Fractional Kinetic Strategy toward the Adsorption of Organic Dyes: Finding a Way Out of the Dilemma Relating to Pseudo-First- and Pseudo-Second-Order Rate Laws.

作者信息

Tawfik Ashraf M, Eltabey Rania M

机构信息

Theoretical Physics Research Group, Physics Department, Faculty of Science, Mansoura University, 35516 Mansoura, Egypt.
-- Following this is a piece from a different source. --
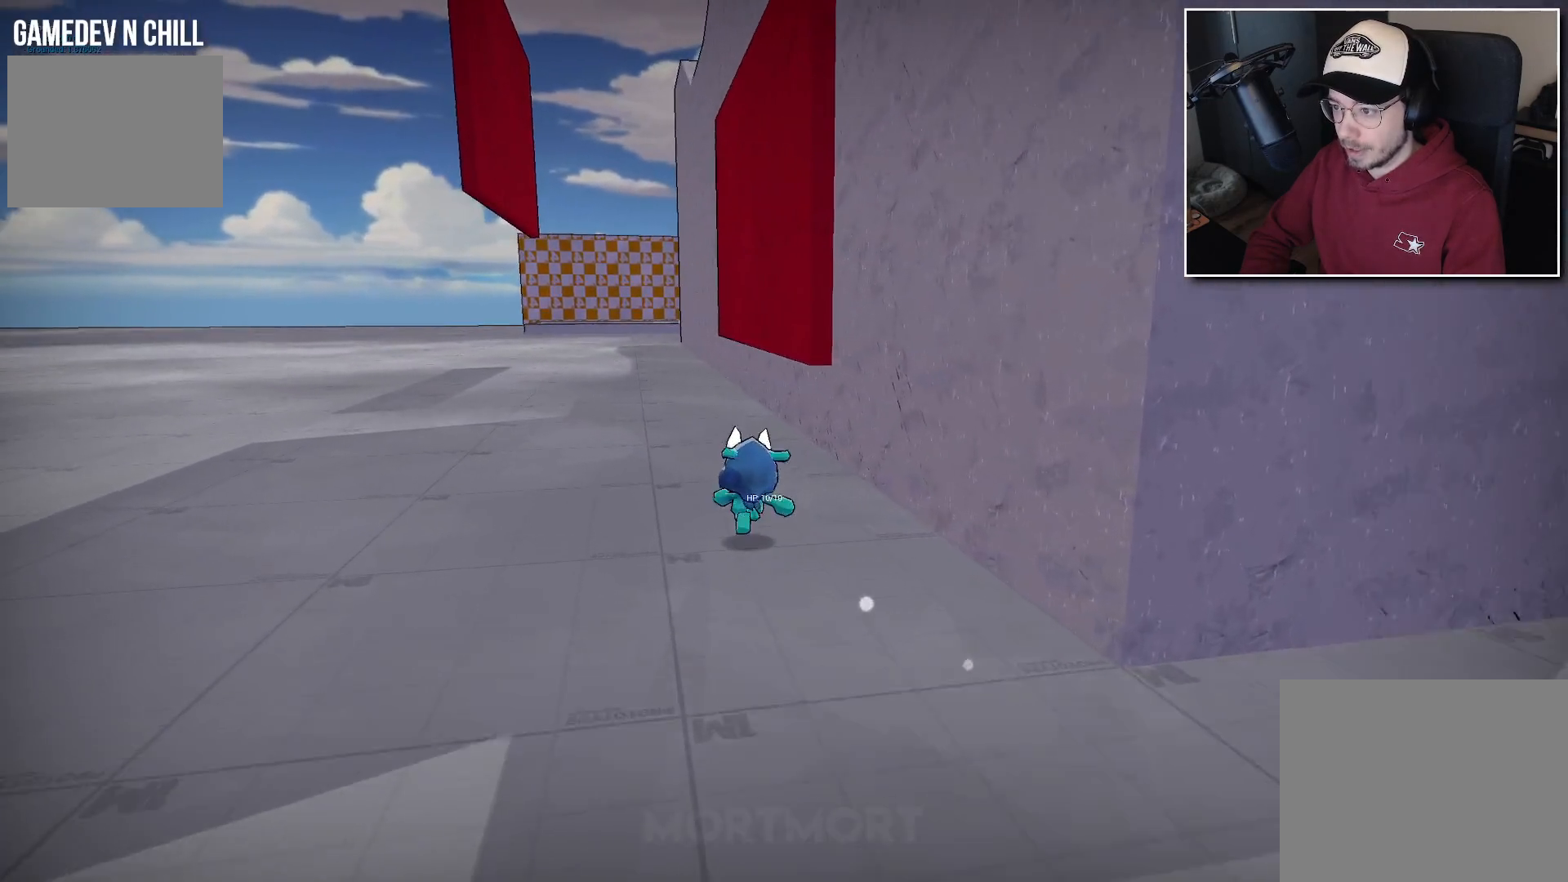
{"buttons": [], "left_stick": "up", "right_stick": "center", "events": []}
Department of Chemistry, Faculty of Science, Mansoura University, 35516 Mansoura, Egypt.

出版信息

J Phys Chem A. 2024 Feb 15;128(6):1063-1073. doi: 10.1021/acs.jpca.3c07615. Epub 2024 Jan 31.

Abstract

Recently, there has been debate about using a pseudo-second-order model in adsorption kinetics and its ability to fit experimental data, especially at the initial stages. This paper introduces a generalized fractional kinetic model obtained via a fractional reaction-diffusion equation with a time-dependent reaction rate. This model is presented as a dependable approach to understanding chemical adsorption kinetics. It offers insights into the adsorbate history and extends classical kinetic models, such as pseudo-first-order and pseudo-second-order models. The generalized fractional kinetic model accounts for memory effects with long-range interactions, heterogeneity, and nonequilibrium dynamics, leading to more accurate predictions of adsorption rates, capacities, and equilibrium values. As an applied context, we use the fractional kinetic model to analyze experimental data on the adsorption of anionic acid yellow-17 and cationic brilliant green dyes in single and binary systems. The fractional kinetic model is employed to fit the data by incorporating waiting times into the adsorption process and correlating macroscopic properties, such as the pH, with adsorption dynamics.

摘要

最近,关于在吸附动力学中使用伪二级模型及其拟合实验数据的能力,尤其是在初始阶段,一直存在争论。本文介绍了一种通过具有时间依赖性反应速率的分数反应扩散方程获得的广义分数动力学模型。该模型被提出作为理解化学吸附动力学的可靠方法。它提供了对吸附质历史的见解,并扩展了经典动力学模型,如伪一级和伪二级模型。广义分数动力学模型考虑了具有长程相互作用、非均质性和非平衡动力学的记忆效应,从而能够更准确地预测吸附速率、容量和平衡值。作为一个应用实例,我们使用分数动力学模型来分析单体系和双体系中阴离子酸性黄-17和阳离子亮绿染料吸附的实验数据。分数动力学模型通过将等待时间纳入吸附过程并将宏观性质(如pH值)与吸附动力学相关联来拟合数据。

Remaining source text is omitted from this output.